To identify risk more efficiently and effectively, firms are adopting Quantexa to:
Create a single view of the customer: Connect internal and external data efficiently and transparently to create a customer-centric view of your customers’ relationships and activity. A truly holistic view of the client not only combines "known" data from your internal systems but also incorporates potentially "unknown" information from external data sources and deterministically connects it to your customer for a broader view.
Build understandable customer networks: A view of customer risk based solely on customer due diligence attributes is insufficient to identify true customer risk. Firms need to understand customer relationships—both direct and indirect—to get a better understanding of a client’s relationships and where unusual or higher-risk connections to known bad actors exist. Customers who are connected to or routinely interact with bad actors need to be readily identifiable to demonstrate a true understanding of customer risk.
Apply advanced analytics across multiple levels of risk: Rules-based systems aren't able to detect risk effectively in capital markets, as looking at risk at a transaction or account level won’t find patterns of suspicious activity. Running rules doesn’t find risk; it only finds a single potential indicator of risk (e.g., settlement to high-risk jurisdiction).
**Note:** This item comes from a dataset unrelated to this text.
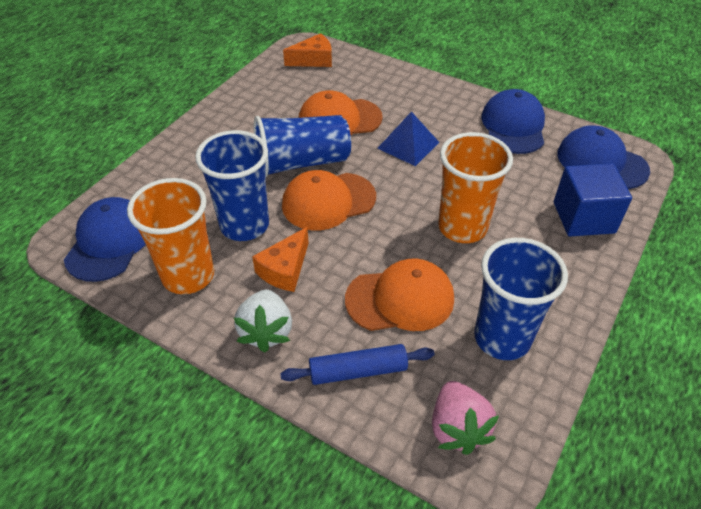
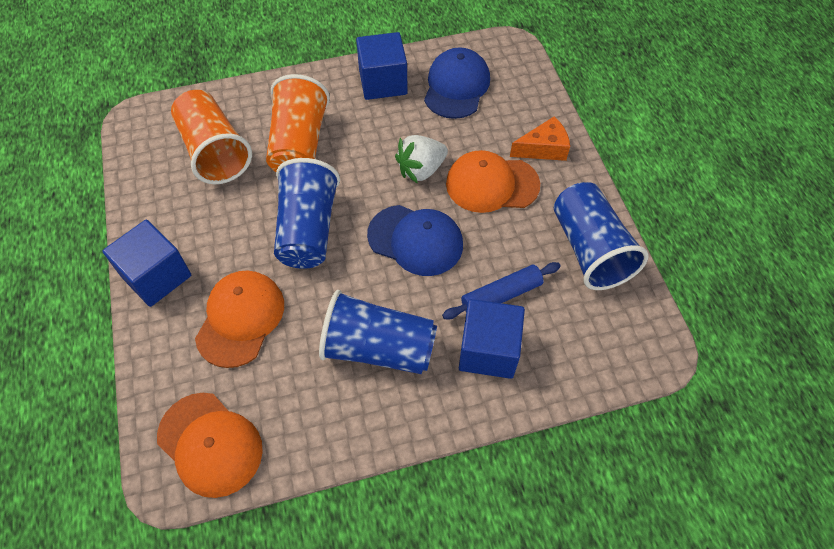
blue cap: 3 -> 2
blue cube: 1 -> 3
blue pyramid: 1 -> 0
orange cheese: 2 -> 1
pink strawberry: 1 -> 0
Without additional information to create context, an investigator has little indication of whether something should be a concern, or even where to start looking.
Regulators have published pages of AML “red flags,” and no single risk indicator—other than sanctions risk—is typically enough to push any risk concern to an effective case. That is why advanced graph analytics are needed to look for those red flags across the integrated network and use those risk indicators in the detection process. This delivers better cases to your investigators and better detection results.
Firms need a multi-dimensional view of risk and the capability to look for risk indicators related to the customer, direct and hidden relationships, transaction patterns (at scale), issuers, intermediaries, counterparties, transactions currencies, settlement parties, jurisdictions, etc. … all as part of your detection methodology. Quantexa aggregates multiple risk factors associated with common typologies to give investigators a robust set of risk indicators—and a fully defined visual network—to explore risks that, without the context, could be otherwise dismissed as a false positive.Mitigating factors. Finding risk is critical, but knowing when not to alert, either due to lack of identified risk or due to mitigating factors that help offset or explain the risk through context. Using expert knowledge and prior case results, teams can automate such logic and stop producing the same old false positives that clog investigation queues, create backlogs, and drive inefficiencies.